ROMAN | Avec Les Douze tribus d’Hattie, Ayana Mathis signe un roman hors du commun. Et c’est un premier roman!
1925: Hattie a 16 ans et quitte la Géorgie en compagnie de sa mère et de ses deux soeurs. Elles fuient l’irréparable, le racisme virulent des Etats du Sud qui a coûté la vie à son père. Toutes trois se réfugient à Philadelphie où il est plus commode d’être noir. C’est la jeune fille qui tire le fil rouge du récit, mais en le dévidant en creux à travers sa progéniture: onze enfants dont neuf survivants à élever. Au terme du roman, à 70 ans, harassée par son travail de mère qu’elle assume seule, elle accueillera encore sa petite-fille comme le douzième membre de la tribu Shepherd.
Une vie empreinte de sacrifices…
Enceinte à 17 ans, Hattie épouse un homme qu’elle méprise et qu’elle n’a plus jamais su aimer depuis que ses bébés jumeaux sont morts dans ses bras par manque d’expérience, par naïveté, par solitude alors que la pénicilline aurait pu les sauver. Hattie l’ignorait. Alors, traumatisée, elle devient le « général » de la famille, elle sanctionne, nourrit, nettoie et soigne. Très tôt, elle a été « accaparée par la nécessité de les nourrir, de les habiller et de les préparer à affronter le monde. Le monde n’aurait pas d’amour à leur offrir. » Elle non plus. Chaque jour la confronte à Floyd, son fils musicien errant, homosexuel sur lequel crache le public du Sud où il persiste à jouer; à Six, un autre fils embrigadé par des évangélistes sans scrupules; ou encore à Cassie, sa fille devenue folle qu’elle devra faire interner. Chaque jour, c’est un lot de souffrances qu’elle affronte, fière et dure, car elle n’oubliera jamais ses origines que des Blancs ont voulu effacer.
Elle est infaillible devant la tentative de suicide de sa fille Bell, désemparée et résignée quand elle devra « donner » l’un de ses bébés à sa soeur, faute de pouvoir le nourrir. Forte, indépendante et sauvage, elle refuse l’aide de la religion très présente voire envahissante dans sa communauté et quand son mari, malade, se convertit, elle reste inflexible: Dieu lui a déjà pris trop d’enfants. Aussi lui pardonne-t-on aisément le petit écart qu’elle s’est permis à un moment douloureux de son existence car elle en assumera entièrement les conséquences. Elle aurait peut-être pu vivre heureuse auprès de celui qu’elle a désiré quelques fois mais elle a choisi de rejoindre la tribu et de redevenir la mère nourricière. « Rien n’est réglé mais elle est de retour. »

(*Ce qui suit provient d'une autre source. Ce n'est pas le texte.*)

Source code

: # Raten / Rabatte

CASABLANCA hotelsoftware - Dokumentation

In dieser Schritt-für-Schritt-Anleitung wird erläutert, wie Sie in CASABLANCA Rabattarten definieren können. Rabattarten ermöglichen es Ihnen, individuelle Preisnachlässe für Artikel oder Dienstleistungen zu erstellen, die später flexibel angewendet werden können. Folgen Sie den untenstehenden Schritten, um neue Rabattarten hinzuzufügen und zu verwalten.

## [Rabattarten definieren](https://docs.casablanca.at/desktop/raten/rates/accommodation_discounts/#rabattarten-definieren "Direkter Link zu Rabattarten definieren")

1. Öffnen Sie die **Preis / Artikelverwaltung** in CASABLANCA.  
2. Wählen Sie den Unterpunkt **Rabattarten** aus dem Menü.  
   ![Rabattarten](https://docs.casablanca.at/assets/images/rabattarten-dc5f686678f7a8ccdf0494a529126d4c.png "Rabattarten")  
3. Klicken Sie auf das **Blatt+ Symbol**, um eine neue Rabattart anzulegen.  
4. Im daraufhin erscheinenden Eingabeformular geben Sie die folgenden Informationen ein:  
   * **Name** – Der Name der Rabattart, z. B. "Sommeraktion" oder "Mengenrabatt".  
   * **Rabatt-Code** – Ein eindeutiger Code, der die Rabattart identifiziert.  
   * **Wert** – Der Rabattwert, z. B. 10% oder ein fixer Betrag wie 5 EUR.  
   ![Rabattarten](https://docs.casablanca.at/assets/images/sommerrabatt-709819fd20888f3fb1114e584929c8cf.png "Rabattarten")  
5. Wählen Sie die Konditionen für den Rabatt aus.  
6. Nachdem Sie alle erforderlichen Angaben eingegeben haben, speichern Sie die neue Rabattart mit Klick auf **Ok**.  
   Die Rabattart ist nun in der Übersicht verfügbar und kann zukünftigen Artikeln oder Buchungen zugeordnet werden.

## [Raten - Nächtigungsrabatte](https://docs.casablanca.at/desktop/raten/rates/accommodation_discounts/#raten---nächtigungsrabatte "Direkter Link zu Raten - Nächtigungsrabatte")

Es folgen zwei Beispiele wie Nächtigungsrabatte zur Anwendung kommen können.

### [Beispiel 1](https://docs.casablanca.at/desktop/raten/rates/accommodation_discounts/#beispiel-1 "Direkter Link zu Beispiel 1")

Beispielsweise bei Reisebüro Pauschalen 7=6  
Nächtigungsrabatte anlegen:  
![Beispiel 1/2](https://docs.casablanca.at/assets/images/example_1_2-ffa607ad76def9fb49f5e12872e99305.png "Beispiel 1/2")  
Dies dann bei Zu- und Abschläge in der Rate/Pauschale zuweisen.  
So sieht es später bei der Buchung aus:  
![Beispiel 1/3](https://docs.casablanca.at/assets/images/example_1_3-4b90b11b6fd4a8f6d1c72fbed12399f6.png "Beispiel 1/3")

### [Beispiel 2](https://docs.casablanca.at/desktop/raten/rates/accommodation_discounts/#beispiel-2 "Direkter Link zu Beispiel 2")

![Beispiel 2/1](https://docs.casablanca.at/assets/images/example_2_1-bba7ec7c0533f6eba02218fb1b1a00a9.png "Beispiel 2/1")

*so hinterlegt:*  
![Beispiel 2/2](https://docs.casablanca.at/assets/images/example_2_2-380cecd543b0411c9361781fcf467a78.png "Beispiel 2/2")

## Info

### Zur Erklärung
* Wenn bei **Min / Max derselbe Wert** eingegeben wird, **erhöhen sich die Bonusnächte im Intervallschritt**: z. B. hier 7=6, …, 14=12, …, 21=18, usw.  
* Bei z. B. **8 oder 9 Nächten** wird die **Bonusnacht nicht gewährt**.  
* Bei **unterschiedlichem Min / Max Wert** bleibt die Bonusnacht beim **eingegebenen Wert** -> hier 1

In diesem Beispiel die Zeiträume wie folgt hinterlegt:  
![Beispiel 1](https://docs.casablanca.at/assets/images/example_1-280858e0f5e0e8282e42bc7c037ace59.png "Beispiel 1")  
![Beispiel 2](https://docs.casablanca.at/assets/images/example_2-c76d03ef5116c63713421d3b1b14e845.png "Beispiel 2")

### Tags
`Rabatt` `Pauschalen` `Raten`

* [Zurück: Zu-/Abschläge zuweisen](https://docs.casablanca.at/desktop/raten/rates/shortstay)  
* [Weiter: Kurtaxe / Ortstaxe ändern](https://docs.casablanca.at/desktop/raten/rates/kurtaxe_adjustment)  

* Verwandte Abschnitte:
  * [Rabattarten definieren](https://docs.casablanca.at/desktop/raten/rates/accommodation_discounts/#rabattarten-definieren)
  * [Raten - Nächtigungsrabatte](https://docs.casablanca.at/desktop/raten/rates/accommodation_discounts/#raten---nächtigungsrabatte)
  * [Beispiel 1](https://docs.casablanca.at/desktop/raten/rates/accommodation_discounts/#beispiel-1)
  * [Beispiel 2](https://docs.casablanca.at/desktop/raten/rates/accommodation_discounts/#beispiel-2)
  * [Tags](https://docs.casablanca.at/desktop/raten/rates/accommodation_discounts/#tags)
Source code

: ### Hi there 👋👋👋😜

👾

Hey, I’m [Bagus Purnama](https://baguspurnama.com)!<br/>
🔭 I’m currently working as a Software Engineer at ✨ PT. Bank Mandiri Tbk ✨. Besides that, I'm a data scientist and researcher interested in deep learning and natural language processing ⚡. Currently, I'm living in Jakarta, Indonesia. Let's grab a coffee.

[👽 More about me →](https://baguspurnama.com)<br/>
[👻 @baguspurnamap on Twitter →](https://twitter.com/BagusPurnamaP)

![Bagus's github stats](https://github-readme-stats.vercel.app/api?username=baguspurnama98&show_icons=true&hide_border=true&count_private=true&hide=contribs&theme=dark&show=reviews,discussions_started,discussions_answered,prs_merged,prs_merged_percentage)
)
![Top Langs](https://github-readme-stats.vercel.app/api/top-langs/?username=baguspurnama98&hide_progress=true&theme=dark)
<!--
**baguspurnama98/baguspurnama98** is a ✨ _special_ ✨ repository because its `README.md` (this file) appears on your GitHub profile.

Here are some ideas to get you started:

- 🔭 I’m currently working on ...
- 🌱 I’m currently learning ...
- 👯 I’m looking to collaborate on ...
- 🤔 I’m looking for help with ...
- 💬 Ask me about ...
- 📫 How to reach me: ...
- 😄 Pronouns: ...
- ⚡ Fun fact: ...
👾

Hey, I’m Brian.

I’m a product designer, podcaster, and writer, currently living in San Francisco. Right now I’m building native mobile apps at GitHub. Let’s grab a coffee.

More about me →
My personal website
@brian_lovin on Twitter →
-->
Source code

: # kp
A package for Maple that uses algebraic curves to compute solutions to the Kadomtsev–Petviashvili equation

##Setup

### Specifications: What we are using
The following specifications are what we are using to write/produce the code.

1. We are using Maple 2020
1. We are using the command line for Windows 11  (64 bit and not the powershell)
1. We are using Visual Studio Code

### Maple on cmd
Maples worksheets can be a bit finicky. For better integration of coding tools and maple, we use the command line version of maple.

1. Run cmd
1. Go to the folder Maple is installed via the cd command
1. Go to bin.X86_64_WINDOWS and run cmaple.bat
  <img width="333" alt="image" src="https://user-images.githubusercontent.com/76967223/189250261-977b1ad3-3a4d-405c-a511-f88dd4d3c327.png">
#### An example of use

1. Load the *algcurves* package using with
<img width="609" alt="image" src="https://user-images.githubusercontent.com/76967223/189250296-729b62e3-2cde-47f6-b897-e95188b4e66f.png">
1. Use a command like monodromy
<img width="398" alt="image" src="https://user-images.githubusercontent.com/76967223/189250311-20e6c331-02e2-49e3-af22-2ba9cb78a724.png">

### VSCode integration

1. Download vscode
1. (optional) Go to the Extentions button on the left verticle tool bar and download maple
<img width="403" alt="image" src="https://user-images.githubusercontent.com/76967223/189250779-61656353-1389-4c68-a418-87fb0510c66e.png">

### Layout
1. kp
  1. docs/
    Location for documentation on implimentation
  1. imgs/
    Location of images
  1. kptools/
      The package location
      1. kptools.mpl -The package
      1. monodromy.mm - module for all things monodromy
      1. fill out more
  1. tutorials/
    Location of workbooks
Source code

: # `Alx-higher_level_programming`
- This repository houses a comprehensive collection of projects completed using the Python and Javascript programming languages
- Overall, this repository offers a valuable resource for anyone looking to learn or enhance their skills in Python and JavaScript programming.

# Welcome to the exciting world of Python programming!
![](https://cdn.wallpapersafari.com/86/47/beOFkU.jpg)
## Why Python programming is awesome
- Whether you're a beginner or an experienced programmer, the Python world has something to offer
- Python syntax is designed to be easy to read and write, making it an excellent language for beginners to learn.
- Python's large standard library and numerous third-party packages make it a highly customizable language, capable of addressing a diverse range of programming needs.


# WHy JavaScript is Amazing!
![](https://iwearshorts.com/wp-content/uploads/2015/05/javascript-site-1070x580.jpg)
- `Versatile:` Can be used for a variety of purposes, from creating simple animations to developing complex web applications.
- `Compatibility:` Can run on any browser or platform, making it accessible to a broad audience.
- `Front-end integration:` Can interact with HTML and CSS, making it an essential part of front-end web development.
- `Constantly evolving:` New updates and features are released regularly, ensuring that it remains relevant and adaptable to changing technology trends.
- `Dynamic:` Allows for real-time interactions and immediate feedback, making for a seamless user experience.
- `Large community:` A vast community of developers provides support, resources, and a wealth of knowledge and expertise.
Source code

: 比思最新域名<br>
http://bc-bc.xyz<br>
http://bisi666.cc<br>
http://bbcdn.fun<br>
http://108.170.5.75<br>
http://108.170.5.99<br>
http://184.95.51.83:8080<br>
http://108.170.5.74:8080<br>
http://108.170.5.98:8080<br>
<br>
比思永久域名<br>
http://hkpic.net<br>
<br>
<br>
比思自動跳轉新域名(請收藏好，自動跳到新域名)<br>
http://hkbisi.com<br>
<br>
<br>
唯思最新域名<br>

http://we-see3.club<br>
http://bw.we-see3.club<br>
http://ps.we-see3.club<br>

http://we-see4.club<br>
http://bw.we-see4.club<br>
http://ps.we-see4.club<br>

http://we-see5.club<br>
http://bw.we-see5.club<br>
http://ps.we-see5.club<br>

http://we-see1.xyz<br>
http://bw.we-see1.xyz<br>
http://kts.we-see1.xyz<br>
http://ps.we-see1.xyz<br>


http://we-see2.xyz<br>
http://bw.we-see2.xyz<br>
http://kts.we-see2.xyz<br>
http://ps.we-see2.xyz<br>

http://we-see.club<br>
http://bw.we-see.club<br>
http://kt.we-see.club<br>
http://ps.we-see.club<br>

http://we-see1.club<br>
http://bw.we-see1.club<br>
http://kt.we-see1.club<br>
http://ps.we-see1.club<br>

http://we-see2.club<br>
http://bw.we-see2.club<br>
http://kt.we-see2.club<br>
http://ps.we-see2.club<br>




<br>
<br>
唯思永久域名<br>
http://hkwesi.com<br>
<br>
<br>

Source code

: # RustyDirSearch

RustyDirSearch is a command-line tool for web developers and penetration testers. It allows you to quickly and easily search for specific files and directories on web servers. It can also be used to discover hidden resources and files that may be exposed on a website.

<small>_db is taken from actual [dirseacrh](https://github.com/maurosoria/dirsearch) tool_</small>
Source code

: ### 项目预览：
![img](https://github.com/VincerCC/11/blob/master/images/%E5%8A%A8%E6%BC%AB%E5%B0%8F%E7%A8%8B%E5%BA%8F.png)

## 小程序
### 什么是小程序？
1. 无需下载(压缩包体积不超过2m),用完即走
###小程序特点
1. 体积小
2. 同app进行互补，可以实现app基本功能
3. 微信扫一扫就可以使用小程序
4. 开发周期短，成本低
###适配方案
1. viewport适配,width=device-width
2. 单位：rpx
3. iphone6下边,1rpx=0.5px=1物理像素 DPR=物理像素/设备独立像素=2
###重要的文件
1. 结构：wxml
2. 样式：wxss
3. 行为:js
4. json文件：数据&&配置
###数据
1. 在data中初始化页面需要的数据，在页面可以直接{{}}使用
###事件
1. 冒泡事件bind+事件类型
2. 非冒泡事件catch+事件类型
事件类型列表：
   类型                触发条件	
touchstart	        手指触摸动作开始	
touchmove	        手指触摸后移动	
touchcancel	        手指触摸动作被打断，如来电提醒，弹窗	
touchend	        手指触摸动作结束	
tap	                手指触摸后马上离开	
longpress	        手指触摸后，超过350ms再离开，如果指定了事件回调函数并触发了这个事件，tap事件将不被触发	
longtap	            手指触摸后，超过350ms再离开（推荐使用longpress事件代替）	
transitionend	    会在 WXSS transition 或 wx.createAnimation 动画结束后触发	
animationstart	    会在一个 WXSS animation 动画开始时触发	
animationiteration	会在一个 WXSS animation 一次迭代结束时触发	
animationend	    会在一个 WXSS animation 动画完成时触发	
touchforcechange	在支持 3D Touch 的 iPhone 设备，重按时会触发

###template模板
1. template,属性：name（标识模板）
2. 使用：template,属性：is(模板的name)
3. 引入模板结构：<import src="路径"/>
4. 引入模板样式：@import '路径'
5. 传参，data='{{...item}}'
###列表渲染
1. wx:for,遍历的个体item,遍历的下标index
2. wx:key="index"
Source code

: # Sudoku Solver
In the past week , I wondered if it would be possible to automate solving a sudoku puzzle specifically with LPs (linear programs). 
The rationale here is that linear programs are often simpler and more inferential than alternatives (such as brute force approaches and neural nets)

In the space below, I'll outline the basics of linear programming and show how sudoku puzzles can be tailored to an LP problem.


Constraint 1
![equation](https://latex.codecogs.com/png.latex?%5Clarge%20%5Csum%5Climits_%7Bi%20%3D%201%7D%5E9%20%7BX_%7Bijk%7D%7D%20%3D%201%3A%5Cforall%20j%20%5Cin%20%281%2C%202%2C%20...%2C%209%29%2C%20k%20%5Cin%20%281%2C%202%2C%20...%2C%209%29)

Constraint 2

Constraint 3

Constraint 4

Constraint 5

Les douze chapitres du roman couvrent un demi-siècle de l’Histoire de la ségrégation raciale aux Etats-Unis. Et sur ce fond douloureux resplendit ce personnage bouleversant, incapable de tendresse. Une écriture vraie, dure, lucide: 311 pages de bonheur absolu.
- Les Douze tribus d’Hattie, d’Ayana Mathis, traduit de l’américain, éditions Gallmeister, 311 pages.